-------- Document text

MGMT 17300: Data Mining Lab

Data Types and Handling Data Types in R

Professor: Davi Moreira

August 01, 2024

Overview

  • Lesson 04 and Lesson 05 Exercises Review
  • Data Types
  • Viewing Data Types in R
  • Redefining Data Types in R
  • Data Types and Their Impact

Lesson 04 Exercises Review

Lesson 05 Exercises Review

Data Types

Introduction to Data Types

Data can take various forms, and identifying the correct data type is essential for analysis. In this course, we focus on:

  • Numerical data (e.g., age, temperature)
  • Logical data (e.g., TRUE, FALSE)
  • Categorical data (e.g., gender, color)
  • Ordinal data (e.g., academic performance levels)
  • Text data (e.g., essays, speeches)
  • Date and time data (e.g., 1/1/2023)

Importance of Data Types in R

Data types are critical for:

  • Correct interpretation during analysis
  • Efficient memory usage and performance
  • Avoiding erroneous calculations (e.g., treating categorical data as numeric)

Excel Example

Viewing Data Types in R

Viewing Data Types in R

To inspect the data types in an R dataframe:

  • class(): View the type of a single variable
  • str(): Get a concise summary of the dataframe, including the data type of each variable
# View the type of a single variable
class(mtcars$gear)

# View the structure and data types of the entire dataframe
str(mtcars)

----------------
-------- Stored data

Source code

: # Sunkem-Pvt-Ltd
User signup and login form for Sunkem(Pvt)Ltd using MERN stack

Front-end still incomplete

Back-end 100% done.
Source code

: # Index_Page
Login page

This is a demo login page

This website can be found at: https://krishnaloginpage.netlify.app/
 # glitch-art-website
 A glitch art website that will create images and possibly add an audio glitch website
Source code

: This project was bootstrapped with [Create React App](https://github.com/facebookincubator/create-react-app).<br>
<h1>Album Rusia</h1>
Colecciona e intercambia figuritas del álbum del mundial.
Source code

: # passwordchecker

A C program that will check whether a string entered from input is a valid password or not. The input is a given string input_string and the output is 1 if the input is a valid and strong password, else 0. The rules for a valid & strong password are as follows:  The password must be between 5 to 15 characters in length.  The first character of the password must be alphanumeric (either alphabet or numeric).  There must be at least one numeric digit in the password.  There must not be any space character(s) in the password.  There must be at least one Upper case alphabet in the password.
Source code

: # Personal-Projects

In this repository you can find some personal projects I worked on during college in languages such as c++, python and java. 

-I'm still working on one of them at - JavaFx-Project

----------------

▶ [What you need to do]:
[a] Reproduce the stretch of the R data types lecture from "Lesson 04 Exercises" through "(e.g., gender, color)".
[b] In the R data types lecture, what does the str() function give?
[c] Pick up the lecture on data types in R where it stops and keep writing it.

▶ [Outputs in order]:
[a]
Lesson 04 Exercises Review

Lesson 05 Exercises Review

Data Types

Introduction to Data Types

Data can take various forms, and identifying the correct data type is essential for analysis. In this course, we focus on:

  • Numerical data (e.g., age, temperature)
  • Logical data (e.g., TRUE, FALSE)
  • Categorical data (e.g., gender, color)

[b] It gives a concise summary of the dataframe, including the data type of each variable.

[c]
Redefining Data Types in R

Redefining Data Types in R

Sometimes, R may misinterpret the data type. You can redefine the data type using functions like as.numeric(), as.character(), and as.factor().

# Redefine the vs and am variables in mtcars as categorical
mtcars$vs <- as.factor(mtcars$vs)
mtcars$am <- as.factor(mtcars$am)

# Confirm the changes
str(mtcars)

Example: mtcars Dataset

The mtcars dataset includes variables that could be redefined as categorical. For instance:

  • vs and am are numeric by default but represent categorical data.

By redefining them as factors, we avoid incorrect numeric operations.

# Redefining as factors
mtcars$vs <- as.factor(mtcars$vs)
mtcars$am <- as.factor(mtcars$am)

Data Types and Their Impact

Choosing the correct data type impacts:

  • Performance: Using integers vs floats

  • Memory Usage: Numerical types consume more memory

  • Analysis: Properly defined categorical variables ensure meaningful grouping and sorting.

Summary

Summary

  • R supports various data types: numerical, categorical, text, date/time, etc.

  • Use class() and str() to inspect data types in a dataframe.

  • Correctly define or redefine data types using as.numeric(), as.character(), as.factor(), and other functions for accurate analysis.

Thank you!